Non ho idea delle motivazioni sottese a tale provvedimento e non ho strumenti per fare valutazioni giuridico-legali. A livello medico-sanitario, si tratta esclusivamente di capire se un principio attivo rientri nella farmacopea o meno. La mia esperienza clinica conferma in pieno gli studi scientifici secondo cu il CBD ha una comprovata valenza terapeutica. Ritengo che una legislazione chiara e coerente, coordinata con gli organi giudiziari, favorisca l’esercizio della professione medico-sanitaria e possa consentire ai pazienti di sentirsi tutelati e di vivere con più serenità il percorso terapeutico.

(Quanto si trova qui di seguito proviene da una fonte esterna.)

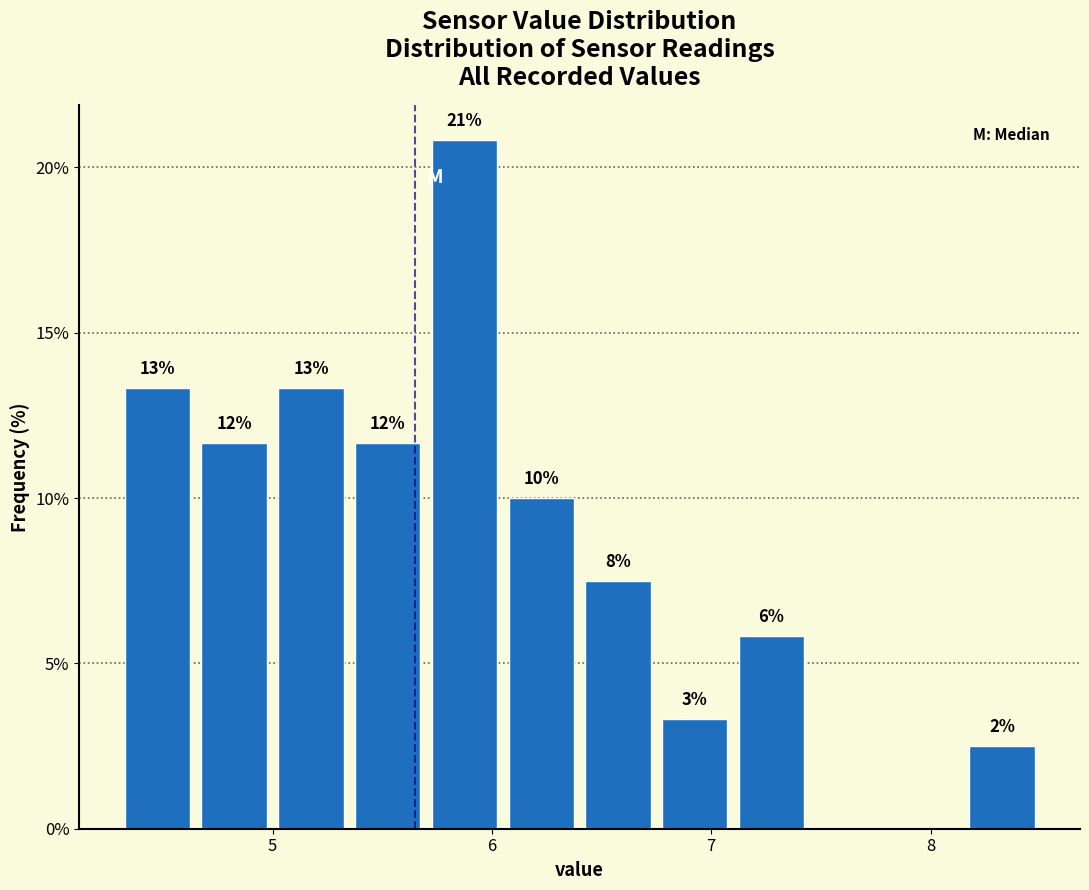

Read against the x-axis, roughly where is the centre of the tallest bar?

5.9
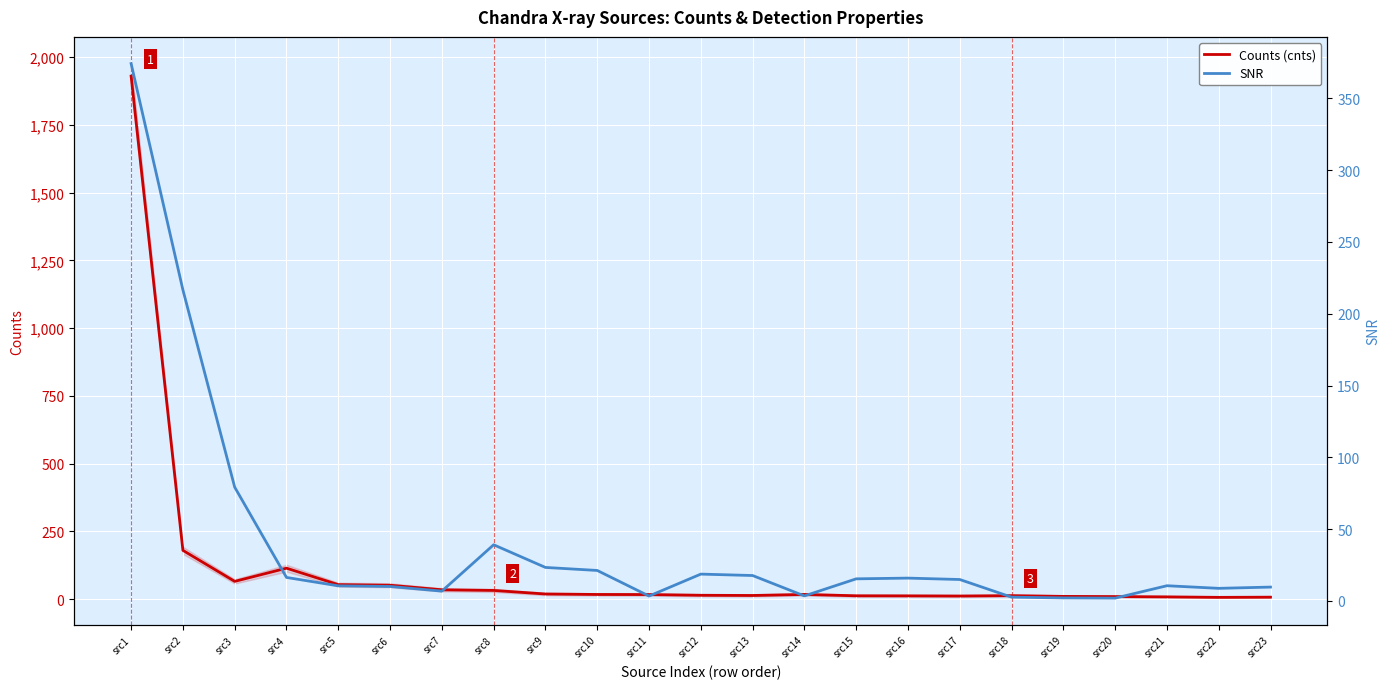

How many series are shown in this chart?

2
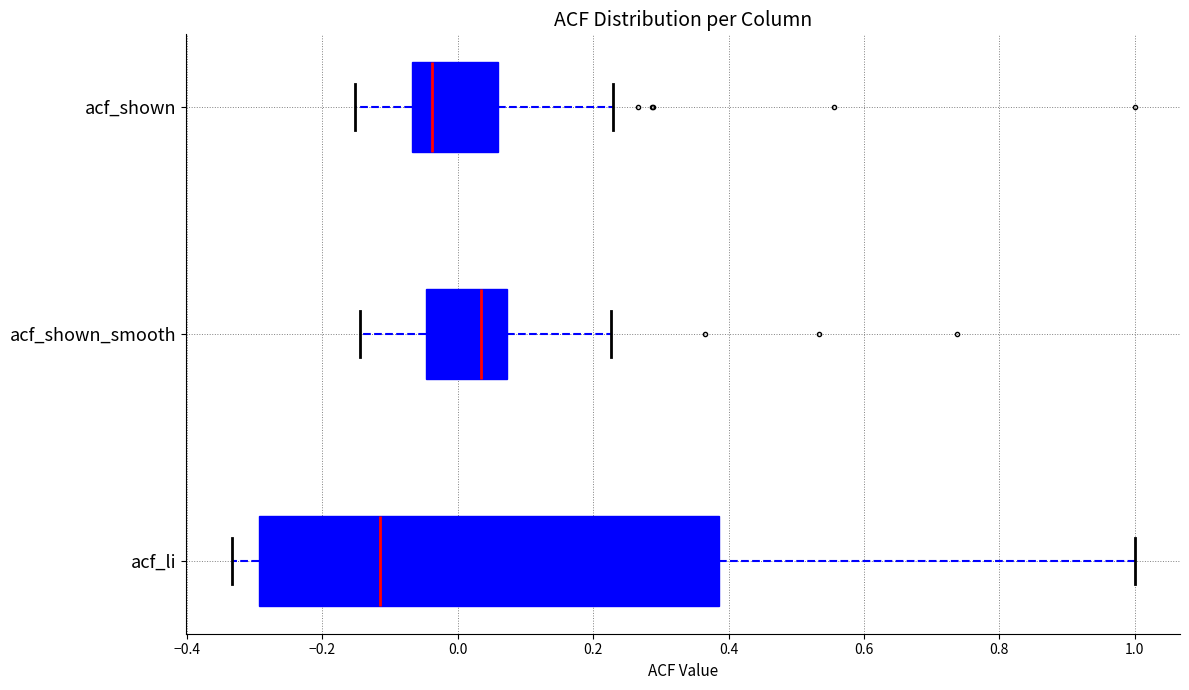

Reading bottom to top, read every box against the x-axis: the position of its median line, the range the box covers, and the ends of its whiskers. The values are not printed on the chart, so give them approximately, as read against the axis.

acf_li: median -0.12, box -0.30 to 0.38, whiskers -0.34 to 1.00
acf_shown_smooth: median 0.04, box -0.04 to 0.08, whiskers -0.14 to 0.22
acf_shown: median -0.04, box -0.06 to 0.06, whiskers -0.16 to 0.24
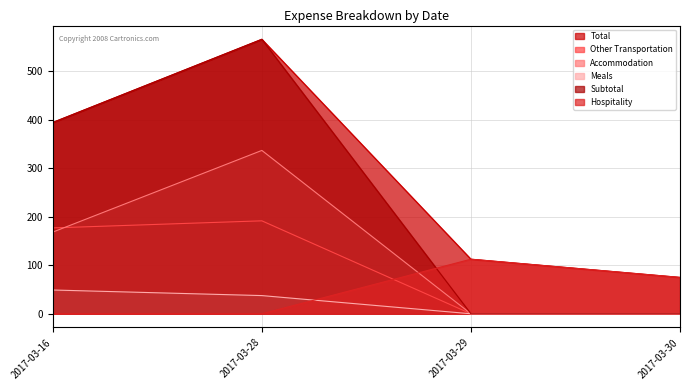

Reading left to right, what are all the values shown in this chart?

Total: 2017-03-16=394.4	2017-03-28=565.8	2017-03-29=112.5	2017-03-30=75.0
Other Transportation: 2017-03-16=177.0	2017-03-28=191.6	2017-03-29=0.0	2017-03-30=0.0
Accommodation: 2017-03-16=168.4	2017-03-28=336.7	2017-03-29=0.0	2017-03-30=0.0
Meals: 2017-03-16=49.0	2017-03-28=37.5	2017-03-29=0.0	2017-03-30=0.0
Subtotal: 2017-03-16=394.4	2017-03-28=565.8	2017-03-29=0.0	2017-03-30=0.0
Hospitality: 2017-03-16=0.0	2017-03-28=0.0	2017-03-29=112.5	2017-03-30=75.0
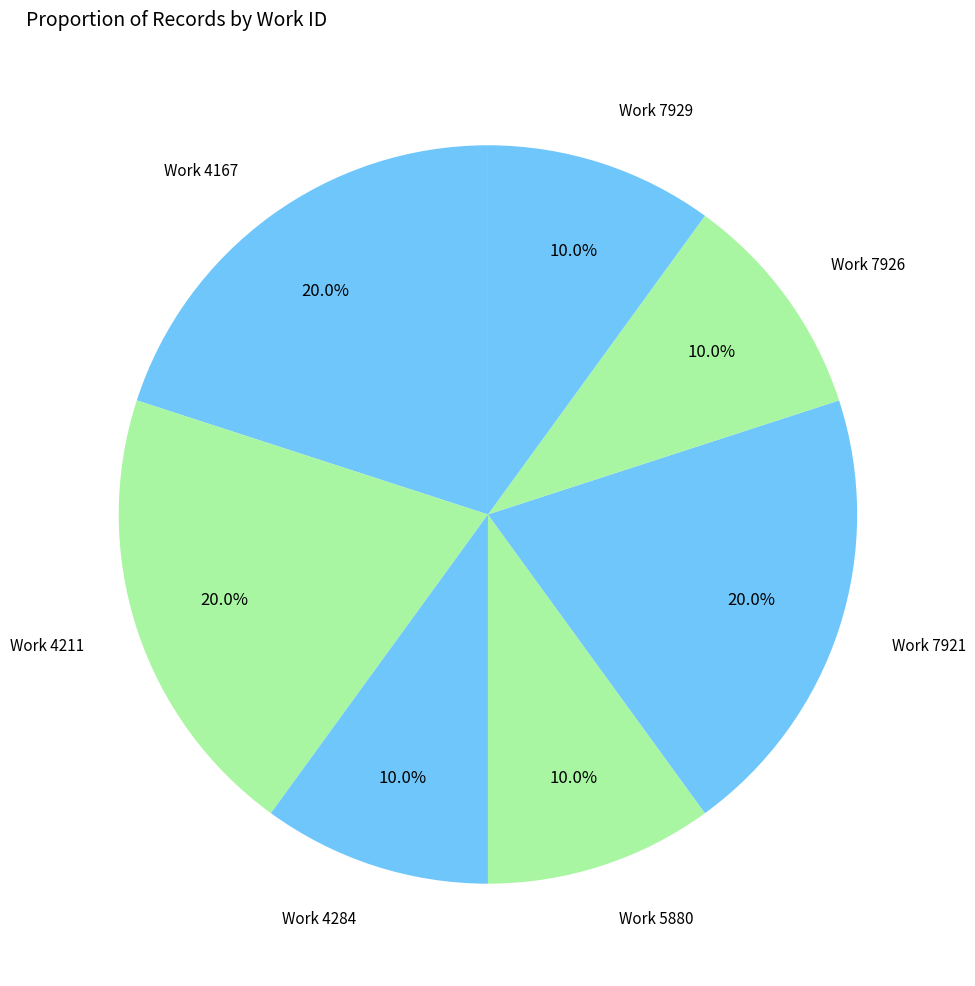

How many segments does this pie chart have?

7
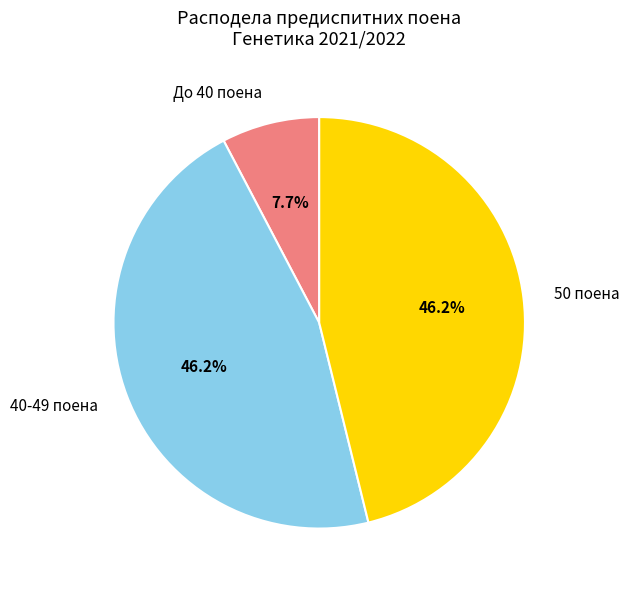

Which category has the smallest portion of the pie?

До 40 поена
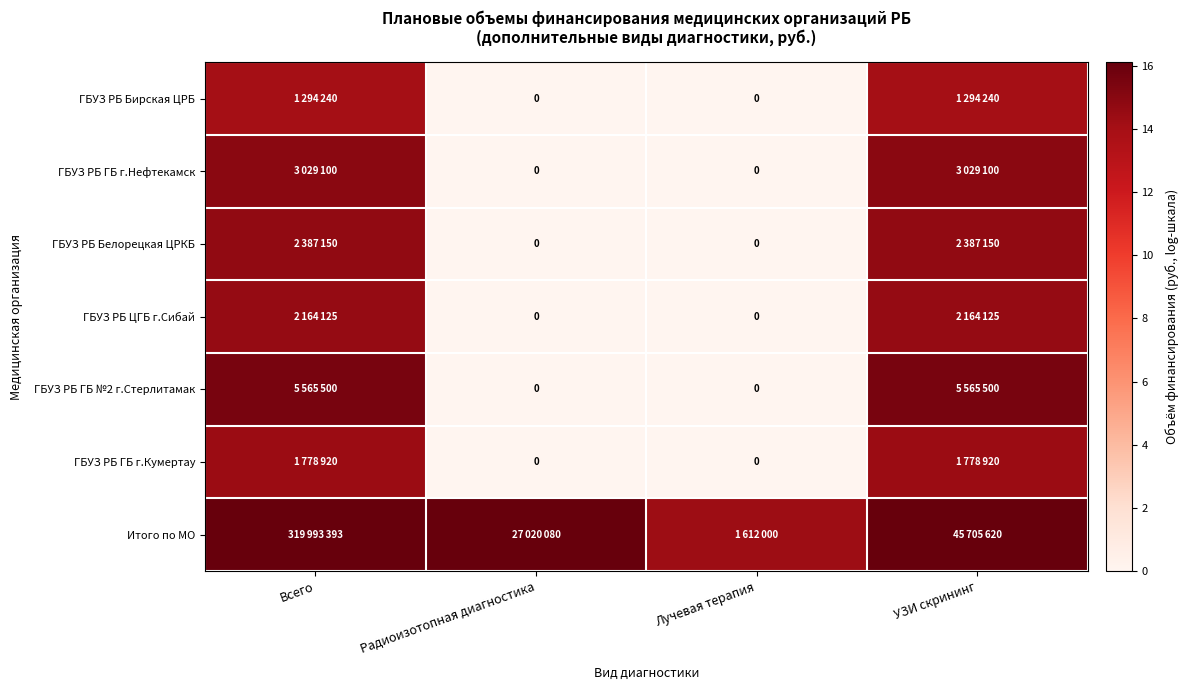

Which label corresponds to the smallest value in the chart?

Радиоизотопная диагностика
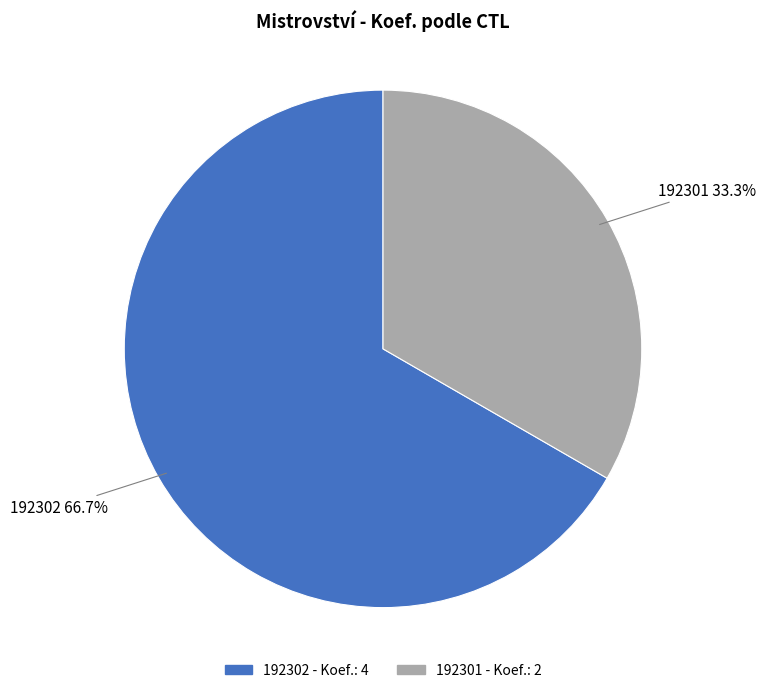

Is there any slice that represents more than half of the pie?

Yes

So che lei si occupa anche di formazione rispetto al tema della cannabis: ci sono dei progetti in cantiere?

I miei corsi di formazione sono dedicati a medici, professionisti sanitari e dirigenti di strutture socio-sanitarie: una formazione tecnica sulla Cannabis medicinale e sul potenziale innovativo ad essa correlato.
Il fulcro della formazione sta nella procedura di prescrizione legale di preparazioni a base di cannabis medicinale, nei protocolli di gestione della terapia e negli aspetti pratici in clinica. Inoltre, la formazione di natura medico-sanitaria sarà integrata da professionisti del settore giuridico-legale e saranno anche forniti strumenti innovativi per il decision making.
Inoltre, ho deciso di strutturare il mio approccio clinico in un protocollo terapeutico: il Trattamento ECBI. Si tratta di un format che è parte dell’Endocannabinoidoiatria™.